* [Supplied text]
Best Mormon History Book of 2018

Cover of Stapley's The Power of Godliness

Jonathan A. Stapley’s The Power of Godliness: Mormon Liturgy and Cosmology reveals Mormon ritual in all its glorious messiness. Deemed “best book” of 2018 by the Mormon History Association, The Power of Godliness is a must-read for researchers interested in the evolution of Mormon priesthood, religious exclusion of blacks and women, and persistence of charismatic and magical practice in Mormonism through the end of the nineteenth century. Rich and readable, Stapley’s narrative condenses a wealth of information and insight into just 128 pages.

A Borderless History of the Folk

A committed social historian, Stapley writes with equal facility about both top Church leaders and laypeople in the pews. He seems, in fact, far more interested in folk Mormon rituals than formal Mormon liturgies. Although he examines in detail the bureaucratic management, theological underpinnings, and evolving interpretation of Mormonism’s temple rituals, he speaks little about the rituals themselves except to discuss how lay Mormons adapted them for use outside the temple.

For instance, lay Mormons baptized each other for the purpose of healing and drank consecrated oil from the Kirtland temple to cure digestive issues (82). “In addition, the expanded initiation rituals of the Nauvoo Temple liturgy—washing, anointing, and sealing, as well as the prayer circle, a form of group prayer limited to temple initiates—were also adapted for healing purposes. Thus, almost every aspect of the temple ceremonies had a healing analogue” (82-83). Wilford Woodruff once even used a temple prop to heal John D. Lee (121).

Extracted data entries:
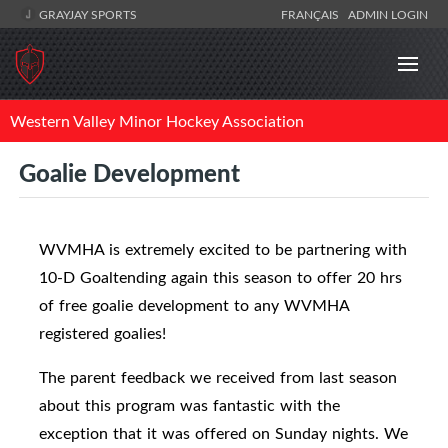
GRAYJAY SPORTS
FRANÇAIS
ADMIN LOGIN
Western Valley Minor Hockey Association
Goalie Development
WVMHA is extremely excited to be partnering with
10-D Goaltending again this season to offer 20 hrs
of free goalie development to any WVMHA
registered goalies!
The parent feedback we received from last season
about this program was fantastic with the
exception that it was offered on Sunday nights. We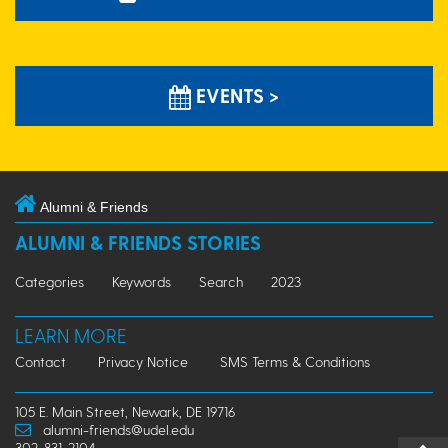
EVENTS >
Alumni & Friends
ALUMNI & FRIENDS STORIES
Categories
Keywords
Search
2023
LEARN MORE
Contact
Privacy Notice
SMS Terms & Conditions
105 E. Main Street, Newark, DE 19716
alumni-friends@udel.edu
302-831-2104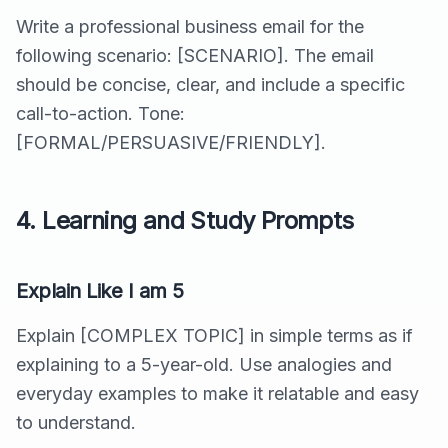
Write a professional business email for the
following scenario: [SCENARIO]. The email
should be concise, clear, and include a specific
call-to-action. Tone:
[FORMAL/PERSUASIVE/FRIENDLY].
4. Learning and Study Prompts
Explain Like I am 5
Explain [COMPLEX TOPIC] in simple terms as if
explaining to a 5-year-old. Use analogies and
everyday examples to make it relatable and easy
to understand.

* [What to work on]
**1.** According to the book review, which organization named The Power of Godliness the best book of 2018?
**2.** Which expanded initiation rituals of the Nauvoo Temple liturgy does the book review say were adapted for healing?
**3.** Continue the book review from the point where it ends.
These data entries come from a separate source.

* [Replies]
**1.** The Mormon History Association.

**2.** Washing, anointing, sealing, and the prayer circle.

**3.**
Stapley devotes an entire chapter to baby blessing, the only ritual that gets its own extended discussion. It proves a fruitful topic, offering insight into key theological ideas about ensoulment, inheritance, and record-keeping. Of particular interest is Stapley’s discussion of priesthood inheritance—an early Mormon doctrine that claimed that children “born in the covenant” (i.e. born to sealed Mormon parents) inherit the priesthood and receive a guaranteed place in heaven (65). Only by committing the unforgivable sin of murder could such children lose their salvation. Indeed, one thing that comes through clearly in Stapley’s narrative is that Joseph Smith was fascinated by the prospect of “assurance of salvation,” and many of his ritual and theological innovations were designed to provide it to his followers (37-39). Unconditional salvation, however, proved uncomfortable for Smith’s successors and was disavowed by Church leaders of the mid-twentieth century (51-52).

I knew that the LDS system of “sealing” families for eternity in the temple could get messy when applied to real-world relationships, but I had no idea how messy until I read Stapley’s Chapter 2. He starts the chapter with the story of a recently married young woman whose husband died in a car accident. She soon remarried. But because living women can be sealed to only one man, she had to dissolve her sealing to her first husband in order to marry the second in the temple. Through no fault of his own, the deceased first husband was left without an eternal spouse (35-36).

The most extraordinary example of sealing theology’s messiness may be Brigham Young’s instruction for descendants of unmarried women to incorporate those ancestors into the kinship network of heaven by posthumously marrying them as wives. According to Wilford Woodruff, Young “‘told me to have the single women of my father’s and mother’s households sealed to me. I asked him “how many?” He said if there was not over nine hundred and ninety-nine to take them.’ Woodruff estimated that he had had approximately three hundred such women sealed to him as wives” (42).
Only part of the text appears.